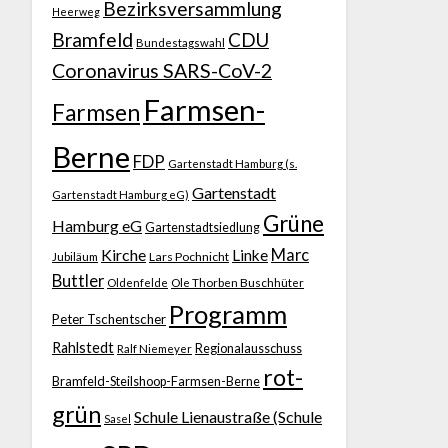
Bezirksversammlung
Heerweg
Bramfeld
CDU
Bundestagswahl
Coronavirus SARS-CoV-2
Farmsen-
Farmsen
Berne
FDP
Gartenstadt Hamburg (s.
Gartenstadt
Gartenstadt Hamburg eG)
Grüne
Hamburg eG
Gartenstadtsiedlung
Kirche
Marc
Linke
Jubiläum
Lars Pochnicht
Buttler
Ole Thorben Buschhüter
Oldenfelde
Programm
Peter Tschentscher
Rahlstedt
Regionalausschuss
Ralf Niemeyer
rot-
Bramfeld-Steilshoop-Farmsen-Berne
grün
Schule Lienaustraße (Schule
Sasel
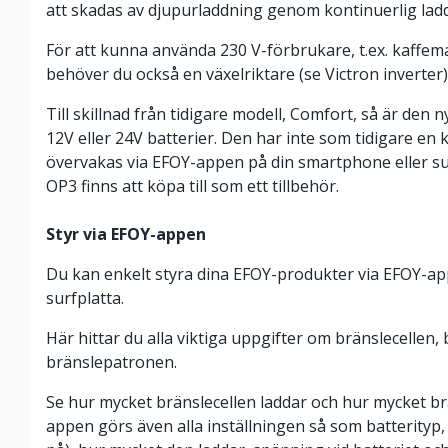
att skadas av djupurladdning genom kontinuerlig lad
För att kunna använda 230 V-förbrukare, t.ex. kaffema
behöver du också en växelriktare (se Victron inverter)
Till skillnad från tidigare modell, Comfort, så är de
12V eller 24V batterier. Den har inte som tidigare en 
övervakas via EFOY-appen på din smartphone eller su
OP3 finns att köpa till som ett tillbehör.
Styr via EFOY-appen
Du kan enkelt styra dina EFOY-produkter via EFOY-ap
surfplatta.
Här hittar du alla viktiga uppgifter om bränslecellen, 
bränslepatronen.
Se hur mycket bränslecellen laddar och hur mycket br
appen görs även alla inställningen så som batterityp,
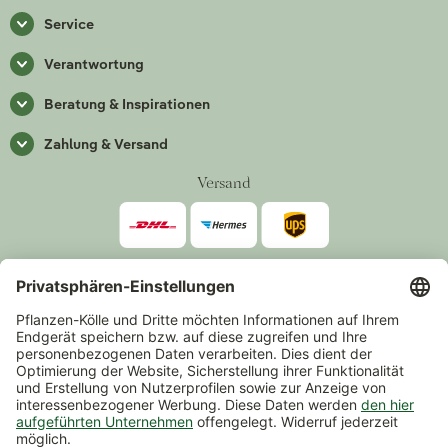
Service
Verantwortung
Beratung & Inspirationen
Zahlung & Versand
Versand
Zahlarten
*Alle Preise inkl. gesetzlicher Mehrwertsteuer zzgl.
Versand
.
Mindestbestellwert 14,90 €, ausgenommen sind Gutscheine und
Events.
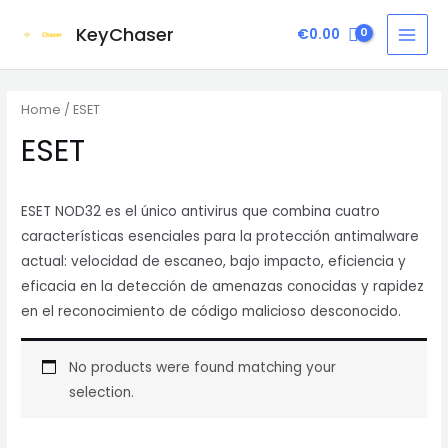
Ir
KeyChaser
€
0.00
al
MAI
contenido
MEN
Home
/ ESET
ESET
ESET NOD32 es el único antivirus que combina cuatro
características esenciales para la protección antimalware
actual: velocidad de escaneo, bajo impacto, eficiencia y
eficacia en la detección de amenazas conocidas y rapidez
en el reconocimiento de código malicioso desconocido.
No products were found matching your
selection.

EXERCISE — Filter the material above down to the lines that hold the word "Bramfeld".

YOUR RESPONSE —
Bramfeld
Bramfeld-Steilshoop-Farmsen-Berne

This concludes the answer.